Immunostaining for neuronal and glial markers confirmed that tfLC3 expression was restricted to neurons. Whereas 97.3% of the RBFOX3/NeuN-positive neurons were labeled by tfLC3 in the cortex (Figure 3A), none of the GFAP-positive astrocytes or IBA1-positive microglia exhibited tfLC3 fluorescence. The same specificity pattern was seen throughout the brain (such as hippocampus, thalamus, striatum), establishing therefore that expression of the tfLC3 construct is strictly neuron specific.
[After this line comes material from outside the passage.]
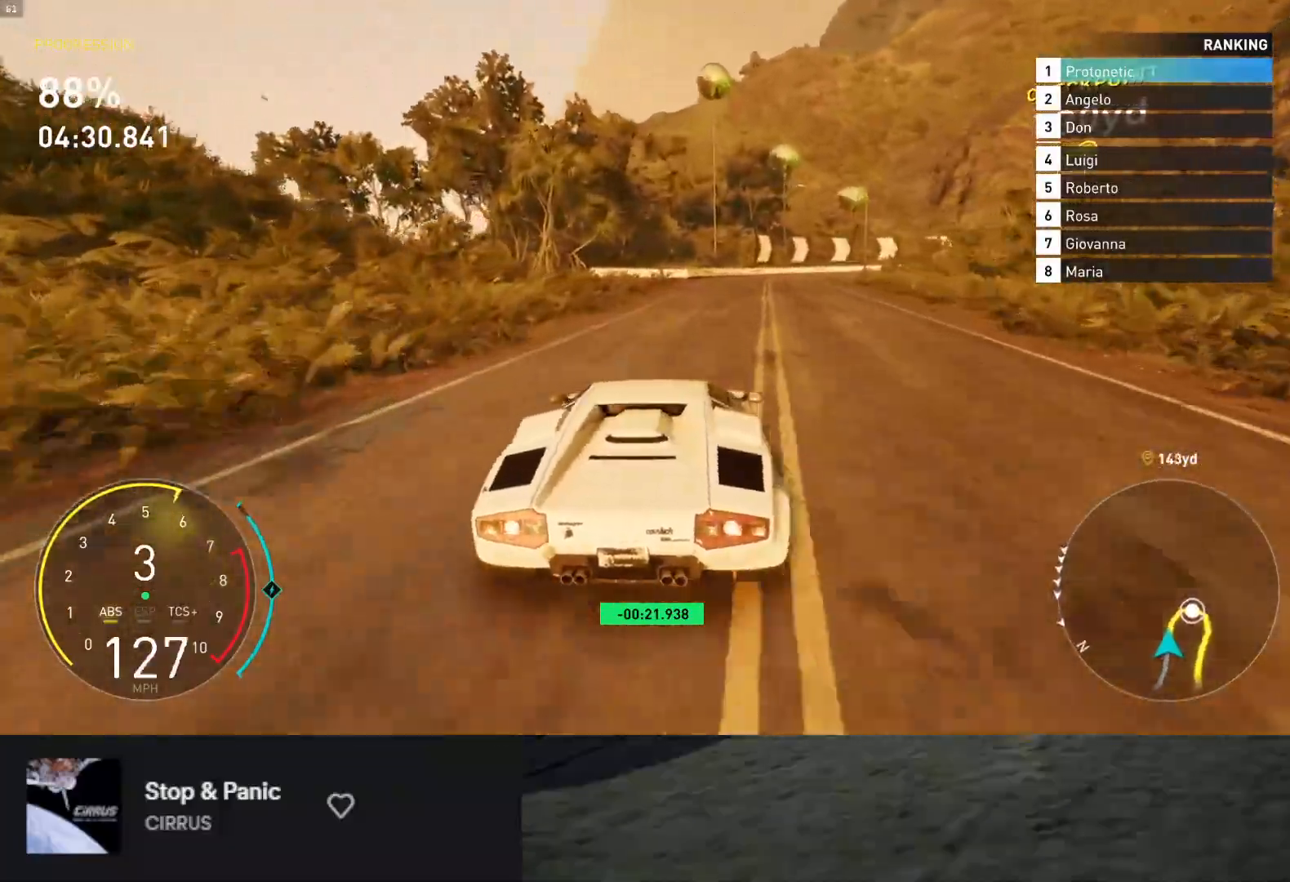
{"buttons": ["R2"], "left_stick": "down-right", "right_stick": "center", "events": [[233, "left_stick", "down-right"], [500, "L2", "up"], [500, "R2", "down"]]}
We were able to distinguish AL compartments in different stages of maturation from APs by probing TRGL6 mouse brain sections with a third fluorescent label (far red wavelength, visualized with blue color) to identify compartments enriched in the lysosomal membrane markers LAMP2 or CTSD. As predicted, red tfLC3-positive compartments invariably contained LAMP2 or CTSD, generating a purple color (Figure 3B) identifying them unequivocally as ALs in the brain. Notably, neuronal perikarya also contained a population of blue LAMP2- or CTSD-positive compartments (0.2 ~ 1 μm diameter range) lacking LC3 substrate, which correspond to late endosomes or lysosomes that either have completely digested their autophagic cargoes or are not engaged in autophagy [23].

Figure 3.

Figure 3.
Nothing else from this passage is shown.